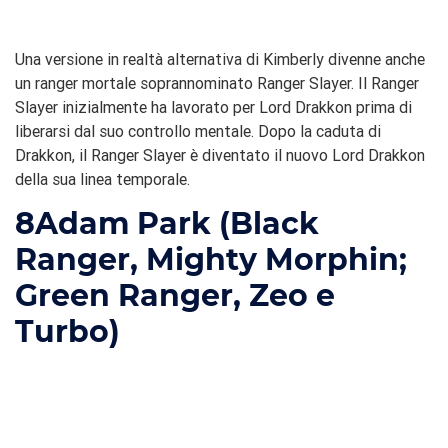
Una versione in realtà alternativa di Kimberly divenne anche
un ranger mortale soprannominato Ranger Slayer. Il Ranger
Slayer inizialmente ha lavorato per Lord Drakkon prima di
liberarsi dal suo controllo mentale. Dopo la caduta di
Drakkon, il Ranger Slayer è diventato il nuovo Lord Drakkon
della sua linea temporale.
8
Adam Park (Black
Ranger, Mighty Morphin;
Green Ranger, Zeo e
Turbo)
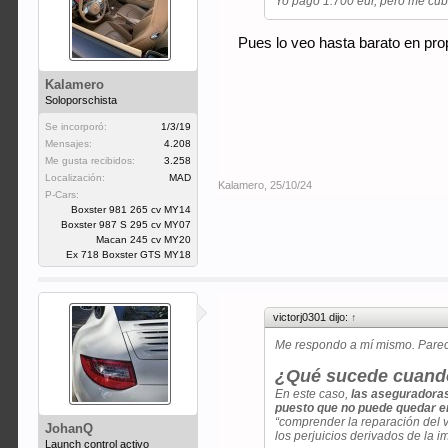
Yo pago 1.700 eur, pero me cubr
Pues lo veo hasta barato en pr
Kalamero
Soloporschista
Se incorporó:
1/3/19
Mensajes:
4.208
Me gusta recibidos:
3.258
Localización:
MAD
Kalamero
,
25/10/24
P-Cars:
Boxster 981 265 cv MY14
Boxster 987 S 295 cv MY07
Macan 245 cv MY20
Ex 718 Boxster GTS MY18
victorj0301 dijo:
↑
Me respondo a mí mismo. Parec
¿Qué sucede cuando 
En este caso,
las aseguradoras
puesto que no puede quedar en 
“comprender la reparación del v
JohanQ
los perjuicios derivados de la i
Launch control activo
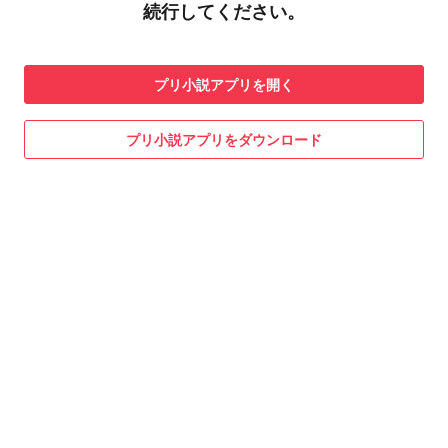
続行してください。
プリ小説
アプリを開く
プリ小説
アプリをダウンロード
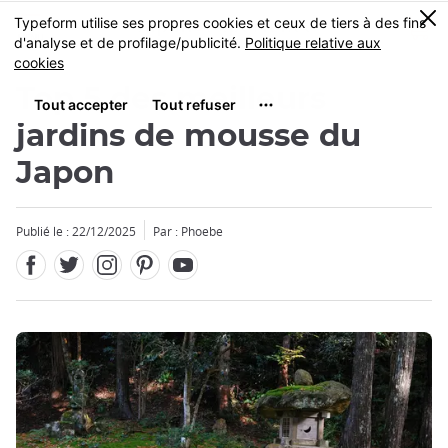
Facebook
Twitter
Instagram
Pinterest
Youtube
Skip
0
MENU
to
main
content
Top 5 des meilleurs
jardins de mousse du
Japon
Publié le : 22/12/2025
Par : Phoebe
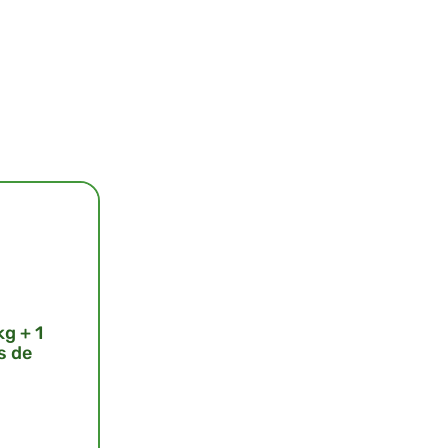
g + 1
s de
—————
Each entry above must be printed exactly, apart from its pictures.

Una versione in realtà alternativa di Kimberly divenne anche
un ranger mortale soprannominato Ranger Slayer. Il Ranger
Slayer inizialmente ha lavorato per Lord Drakkon prima di
liberarsi dal suo controllo mentale. Dopo la caduta di
Drakkon, il Ranger Slayer è diventato il nuovo Lord Drakkon
della sua linea temporale.
8
Adam Park (Black
Ranger, Mighty Morphin;
Green Ranger, Zeo e
Turbo)
Yo pago 1.700 eur, pero me cubr
Pues lo veo hasta barato en pr
Kalamero
Soloporschista
Se incorporó:
1/3/19
Mensajes:
4.208
Me gusta recibidos:
3.258
Localización:
MAD
Kalamero
,
25/10/24
P-Cars:
Boxster 981 265 cv MY14
Boxster 987 S 295 cv MY07
Macan 245 cv MY20
Ex 718 Boxster GTS MY18
victorj0301 dijo:
↑
Me respondo a mí mismo. Parec
¿Qué sucede cuando 
En este caso,
las aseguradoras
puesto que no puede quedar en 
“comprender la reparación del v
JohanQ
los perjuicios derivados de la i
Launch control activo
続行してください。
プリ小説
アプリを開く
プリ小説
アプリをダウンロード
Facebook
Twitter
Instagram
Pinterest
Youtube
Skip
0
MENU
to
main
content
Top 5 des meilleurs
jardins de mousse du
Japon
Publié le : 22/12/2025
Par : Phoebe
g + 1
s de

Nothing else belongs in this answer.